Von Seiten des Landes sieht man keinen zusätzlichen Bedarf an Hebammen.
Von Seiten des Landes sieht man keinen zusätzlichen Bedarf an Hebammen. ©Pexels
In Tirol reagiert man auf eine Bedarfsanalyse, nach der es in den westlichen Bundesländern in Zukunft an Hebammen mangelt, und richtet einen zusätzlichen Studiengang ein. Auch Hebammenvertreterinnen in Vorarlberg beklagen, dass zu wenig Nachwuchs ausgebildet wird. Auf Landesseite sehe man allerdings keinen zusätzlichen Bedarf, berichtet der "ORF Vorarlberg".
Tirol muss Hebammenmangel auffangen
Hebammenmangel wird akut

Man könne nicht einfach Studienplätze an den Fachhochschulen kaufen, verteidigt das Büro von Gesundheitslandesrat Christian Bernhard, dass es keinen entsprechenden Studiengang in Vorarlberg gibt. Zunächst brauche es eine bestandene Aufnahmeprüfung und in weiters gelte in Österreich der freie Studienzugang. Außerdem belege eine Erhebung aus dem Vorjahr, dass es in Vorarlberg derzeit ausreichend Hebammen gebe.

Zwei neue Hebammen pro Jahr

Laut Helga Hartmann, Vertreterin der Hebammen in Vorarlberg, sei die Erhebung jedoch trügerisch.
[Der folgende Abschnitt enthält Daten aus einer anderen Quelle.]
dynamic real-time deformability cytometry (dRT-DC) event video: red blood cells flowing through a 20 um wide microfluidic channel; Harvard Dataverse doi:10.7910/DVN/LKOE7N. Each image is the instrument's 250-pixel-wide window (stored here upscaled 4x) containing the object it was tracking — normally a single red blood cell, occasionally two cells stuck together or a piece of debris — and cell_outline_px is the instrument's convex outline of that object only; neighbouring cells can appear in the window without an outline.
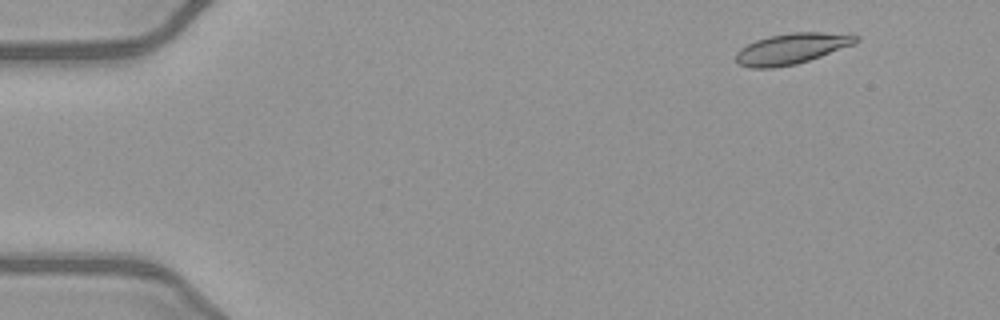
{"species": "common noctule bat (a hibernating species)", "species_latin": "Nyctalus noctula", "temperature_condition": "warm", "stored_images_in_passage": 51, "camera_frame_rate_fps": 3000, "um_per_image_px": 0.085, "animal": {"sex": "female", "body_mass_g": 21.9}, "frame": {"image": 1, "passage_image": 5, "time_ms": 1.333, "image_size_px": [1000, 320], "cell_outline_px": [[860, 40], [852, 44], [820, 56], [796, 64], [772, 68], [748, 68], [740, 64], [736, 60], [736, 52], [740, 48], [756, 40], [768, 36], [792, 32], [852, 32], [860, 36]], "centroid_in_image_um": [67.33, 4.11], "position_along_channel_um": 17.7, "area_um2": 21.68}}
Ein Teil des Bedarfes im Ländle werde von Hebammen aus dem europäischen Ausland, vor allem Deutschland abgedeckt. Derzeit gebe es in Vorarlberg 123 Hebammen. Da im Schnitt pro Jahr aber nur zwei neue Hebammen ausgebildet werden, drohe in Zukunft ein Mangel.

Vor allem bei freiberuflichen Hebammen mache sich das schon jetzt bemerkbar. Frägt man die in der Hebammenpraxis in Dornbirn nach, gibt es deutlich mehr Anfragen als verfügbares Personal.